Segundo a especialista, a própria ciência aponta que é possível ter uma trajetória onde vai ser superado temporariamente o nível de aquecimento, até que, depois, com esforços de remoção de CO2 e outros gases da atmosfera, é possível conseguir trazer a temperatura ‘para baixo’ até o fim do século. Esse seria o objetivo de longo prazo de temperatura do Acordo de Paris.
O que esperar da COP30?
Ao Terra, Thelma Krug elencou três pontos que acredita serem os principais a serem discutidos na COP30. Confira:
1. Desmistificar o que é transição justa
Um ponto que se fala muito é o da transição justa [dos combustíveis fósseis para fontes renováveis]. Mas acho que a gente não entende muito bem o que é uma ‘transição justa’. Acredito que essa COP vai ajudar a gente a avançar um pouco nisso. Não sei se resolver, mas avançar um pouco mais no entendimento do que vem a ser isso.
2. Adaptação entrar em pauta
Eu acho que, infelizmente, a adaptação teve que entrar na pauta, porque nós não conseguimos fazer suficiente mitigação.
A gente não pode se esquecer que ainda há diferenças entre países desenvolvidos e países em desenvolvimento, particularmente na sua capacidade de ter condições nacionais do que se fazer em termos de mitigação e adaptação.
Agora temos que entender também como é que vamos melhorar o sucesso na implementação das ações de adaptação. É muito mais difícil do que mitigação, muito mais. É um caminho mais longo para a adaptação do que realmente é para mitigação.

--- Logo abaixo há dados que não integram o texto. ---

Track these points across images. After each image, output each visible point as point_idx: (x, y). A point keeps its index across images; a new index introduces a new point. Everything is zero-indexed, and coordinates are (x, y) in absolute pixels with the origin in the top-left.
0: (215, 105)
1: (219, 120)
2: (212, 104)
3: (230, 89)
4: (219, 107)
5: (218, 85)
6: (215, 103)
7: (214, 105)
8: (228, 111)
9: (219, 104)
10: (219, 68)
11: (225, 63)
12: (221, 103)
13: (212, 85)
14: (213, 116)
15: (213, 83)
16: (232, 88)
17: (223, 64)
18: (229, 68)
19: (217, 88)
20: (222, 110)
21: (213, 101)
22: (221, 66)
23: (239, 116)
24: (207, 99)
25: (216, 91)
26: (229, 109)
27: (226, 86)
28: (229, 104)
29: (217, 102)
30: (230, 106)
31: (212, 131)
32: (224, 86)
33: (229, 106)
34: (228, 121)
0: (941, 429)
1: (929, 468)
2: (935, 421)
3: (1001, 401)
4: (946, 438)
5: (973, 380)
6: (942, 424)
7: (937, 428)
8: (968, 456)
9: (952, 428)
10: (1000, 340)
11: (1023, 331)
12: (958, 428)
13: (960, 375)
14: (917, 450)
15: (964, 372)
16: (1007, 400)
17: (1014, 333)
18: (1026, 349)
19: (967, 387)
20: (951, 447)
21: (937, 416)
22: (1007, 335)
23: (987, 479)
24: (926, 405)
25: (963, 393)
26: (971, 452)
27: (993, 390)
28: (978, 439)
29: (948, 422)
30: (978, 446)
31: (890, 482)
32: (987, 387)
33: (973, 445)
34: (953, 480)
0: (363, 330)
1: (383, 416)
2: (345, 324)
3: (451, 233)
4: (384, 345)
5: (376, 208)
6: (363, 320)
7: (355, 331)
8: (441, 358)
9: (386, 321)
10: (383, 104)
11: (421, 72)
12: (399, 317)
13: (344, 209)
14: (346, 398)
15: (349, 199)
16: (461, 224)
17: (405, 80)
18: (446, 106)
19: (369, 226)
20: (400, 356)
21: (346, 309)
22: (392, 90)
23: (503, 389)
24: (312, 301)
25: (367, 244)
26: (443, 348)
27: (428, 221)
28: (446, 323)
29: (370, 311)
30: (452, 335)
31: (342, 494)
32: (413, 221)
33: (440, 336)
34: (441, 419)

3. Não desviar o olhar dos combustíveis fósseis
Não podemos desviar o olhar dos combustíveis fósseis. Nós tivemos, no período de 2005 a 2015, COPs que você pensava que você estava entrando numa discussão que era só floresta, só floresta... Demorou muito para a temática do fóssil cair de cabeça. A gente não pode perder esse momento, essa oportunidade de continuar discutindo e chamando realmente para esse tipo de redução.
Extra: Financiamento
Não tenho muita esperança, para falar honestamente com você, sobre a questão do financiamento. Eu acho que vai haver, sim, alguns pronunciamentos de algum dinheiro, mas nada é comparado àquilo que a gente realmente precisa, que é da ordem de trilhões por ano.